Si algo ha hecho Ciudad Juárez mejor que casi cualquier otra ciudad de México es recibir gente.

Aquí han llegado familias de Chihuahua, Durango, Zacatecas, Veracruz, Oaxaca, Puebla, Coahuila, Michoacán y prácticamente de todo el país. Algunos venían por trabajo en la industria maquiladora, otros buscando nuevas oportunidades y muchos más terminaron haciendo de esta frontera su hogar definitivo.

Y, como suele pasar cuando las personas migran, no llegaron con las manos vacías.

Trajeron también sus recetas.

Por eso, recorrer Juárez es descubrir una ciudad donde los burritos conviven perfectamente con las gorditas de Veracruz, las tlayudas oaxaqueñas, las carnitas michoacanas, la birria jalisciense, las cemitas poblanas, las enchiladas potosinas o los antojitos del centro del país. Platillos que nacieron a cientos o miles de kilómetros de aquí, pero que con el paso de los años encontraron un lugar en el menú fronterizo.

La historia tiene mucho sentido.

Desde la expansión de la industria maquiladora, especialmente entre las décadas de 1970 y 1990, Ciudad Juárez recibió una fuerte migración proveniente de distintos estados del país. Ese movimiento cambió la economía, la cultura… y también el sazón de la ciudad.

Hoy basta caminar unas cuantas cuadras para entenderlo.

En una misma avenida puedes desayunar burritos de chile pasado, comer una birria estilo Jalisco y cerrar la noche con unos tacos de canasta o unas memelas preparadas por alguien que hace años decidió traer un pedacito de su estado hasta esta frontera.

Lo curioso es que muchos de esos negocios comenzaron con una sola intención: cocinar lo que extrañaban de casa.

Pero terminaron conquistando también a los juarenses.

Porque Juárez tiene una costumbre muy particular: cuando algo está bueno, simplemente lo adopta.

Y entonces ocurre algo curioso.

Los recién llegados prueban los burritos y los hacen parte de su rutina, mientras que los juarenses descubren platillos que quizá nunca habían probado y terminan recomendándolos como si llevaran toda la vida comiéndolos.

Es un intercambio que sigue ocurriendo todos los días.

Quizá por eso la gastronomía juarense es tan difícil de definir con una sola palabra.

Sí, conserva sabores profundamente norteños.

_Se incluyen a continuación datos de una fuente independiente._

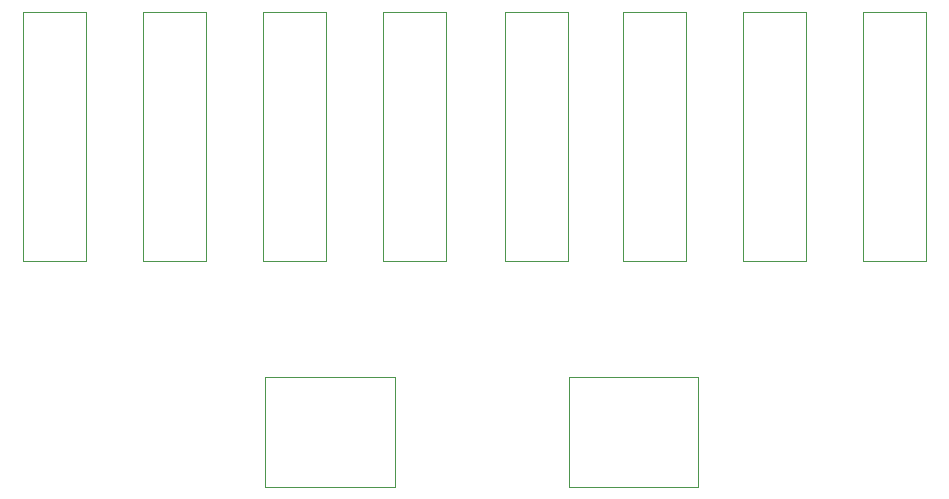
<source format=gbr>
G04 #@! TF.GenerationSoftware,KiCad,Pcbnew,(5.0.0)*
G04 #@! TF.CreationDate,2020-01-07T20:32:05+00:00*
G04 #@! TF.ProjectId,Potentiometer_mount_8LED,506F74656E74696F6D657465725F6D6F,rev?*
G04 #@! TF.SameCoordinates,Original*
G04 #@! TF.FileFunction,Other,User*
%FSLAX46Y46*%
G04 Gerber Fmt 4.6, Leading zero omitted, Abs format (unit mm)*
G04 Created by KiCad (PCBNEW (5.0.0)) date 01/07/20 20:32:05*
%MOMM*%
%LPD*%
G01*
G04 APERTURE LIST*
%ADD10C,0.050000*%
G04 APERTURE END LIST*
D10*
G04 #@! TO.C,LED 8*
X196070000Y-73250000D02*
X196070000Y-52200000D01*
X190720000Y-73250000D02*
X196070000Y-73250000D01*
X190720000Y-52200000D02*
X190720000Y-73250000D01*
X196070000Y-52200000D02*
X190720000Y-52200000D01*
G04 #@! TO.C,LED 7*
X185910000Y-73250000D02*
X185910000Y-52200000D01*
X180560000Y-73250000D02*
X185910000Y-73250000D01*
X180560000Y-52200000D02*
X180560000Y-73250000D01*
X185910000Y-52200000D02*
X180560000Y-52200000D01*
G04 #@! TO.C,LED 5*
X165750000Y-73250000D02*
X165750000Y-52200000D01*
X160400000Y-73250000D02*
X165750000Y-73250000D01*
X160400000Y-52200000D02*
X160400000Y-73250000D01*
X165750000Y-52200000D02*
X160400000Y-52200000D01*
G04 #@! TO.C,LED 6*
X175750000Y-73250000D02*
X175750000Y-52200000D01*
X170400000Y-73250000D02*
X175750000Y-73250000D01*
X170400000Y-52200000D02*
X170400000Y-73250000D01*
X175750000Y-52200000D02*
X170400000Y-52200000D01*
G04 #@! TO.C,To LED*
X176800000Y-83100000D02*
X165800000Y-83100000D01*
X176800000Y-92400000D02*
X176800000Y-83100000D01*
X165800000Y-92400000D02*
X176800000Y-92400000D01*
X165800000Y-83100000D02*
X165800000Y-92400000D01*
G04 #@! TO.C,From Stimlator*
X151100000Y-83100000D02*
X140100000Y-83100000D01*
X151100000Y-92400000D02*
X151100000Y-83100000D01*
X140100000Y-92400000D02*
X151100000Y-92400000D01*
X140100000Y-83100000D02*
X140100000Y-92400000D01*
G04 #@! TO.C,LED 1*
X124950000Y-73250000D02*
X124950000Y-52200000D01*
X119600000Y-73250000D02*
X124950000Y-73250000D01*
X119600000Y-52200000D02*
X119600000Y-73250000D01*
X124950000Y-52200000D02*
X119600000Y-52200000D01*
G04 #@! TO.C,LED 2*
X135110000Y-52200000D02*
X129760000Y-52200000D01*
X129760000Y-52200000D02*
X129760000Y-73250000D01*
X129760000Y-73250000D02*
X135110000Y-73250000D01*
X135110000Y-73250000D02*
X135110000Y-52200000D01*
G04 #@! TO.C,LED 3*
X145270000Y-73250000D02*
X145270000Y-52200000D01*
X139920000Y-73250000D02*
X145270000Y-73250000D01*
X139920000Y-52200000D02*
X139920000Y-73250000D01*
X145270000Y-52200000D02*
X139920000Y-52200000D01*
G04 #@! TO.C,LED 4*
X155430000Y-52200000D02*
X150080000Y-52200000D01*
X150080000Y-52200000D02*
X150080000Y-73250000D01*
X150080000Y-73250000D02*
X155430000Y-73250000D01*
X155430000Y-73250000D02*
X155430000Y-52200000D01*
G04 #@! TD*
M02*

</source>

Pero también está llena de acentos culinarios que llegaron desde otros rincones del país y encontraron aquí una segunda casa.

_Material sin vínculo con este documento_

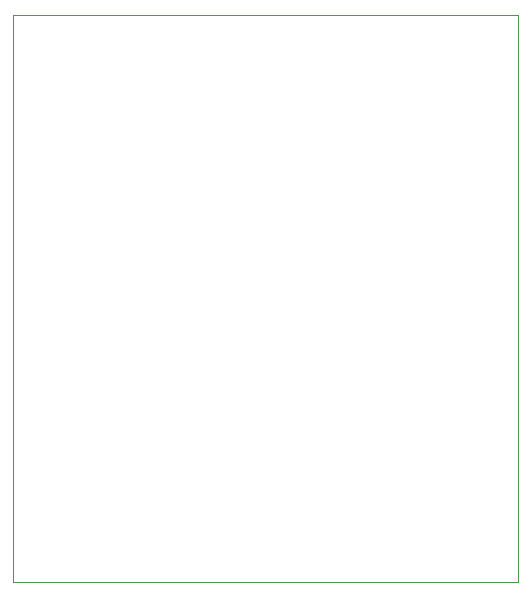
<source format=gm1>
G04*
G04 #@! TF.GenerationSoftware,Altium Limited,Altium Designer,24.2.2 (26)*
G04*
G04 Layer_Color=16711935*
%FSLAX44Y44*%
%MOMM*%
G71*
G04*
G04 #@! TF.SameCoordinates,6EDC250C-81D3-48BC-95F6-F0A130F5604E*
G04*
G04*
G04 #@! TF.FilePolarity,Positive*
G04*
G01*
G75*
%ADD10C,0.1000*%
D10*
X-0Y480500D02*
X427000D01*
Y0D02*
Y480500D01*
X0Y0D02*
X427000D01*
X-0Y480500D02*
X0Y0D01*
M02*

</source>
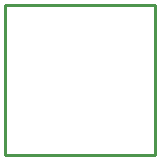
<source format=gbr>
G04 start of page 3 for group 9 layer_idx 6 *
G04 Title: text sizes (scales), global_outline *
G04 Creator: <version>
G04 CreationDate: <date>
G04 For: TEST *
G04 Format: Gerber/RS-274X *
G04 PCB-Dimensions: 50000 50000 *
G04 PCB-Coordinate-Origin: lower left *
%MOIN*%
%FSLAX25Y25*%
%LNGLOBAL_BOUNDARY_UROUTE_9*%
%ADD13C,0.0100*%
G54D13*X0Y50000D02*Y0D01*
Y50000D02*X50000D01*
X0Y0D02*X50000D01*
Y50000D02*Y0D01*
M02*

</source>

Lo mejor es que muchos de esos lugares siguen siendo negocios familiares.

Restaurantes pequeños, cocinas económicas, puestos callejeros y locales donde las recetas continúan preparándose exactamente igual que en el estado donde nacieron. La diferencia es que ahora sus clientes son una mezcla de juarenses de varias generaciones y personas que también llegaron buscando un nuevo comienzo.

Y esa mezcla dice mucho de la ciudad.

Porque, al final, la historia de Juárez también puede contarse desde un plato de comida.

Una ciudad construida por gente que vino de muchos lugares distintos, pero que poco a poco fue compartiendo costumbres, historias y sabores hasta crear una identidad propia.

Aquí nadie pregunta de dónde viene una buena receta.

Solo pregunta dónde está.

Porque en Juárez pasa algo muy curioso: los sabores pueden cruzar todo el país, pero cuando conquistan el paladar fronterizo… ya nadie los vuelve a considerar forasteros.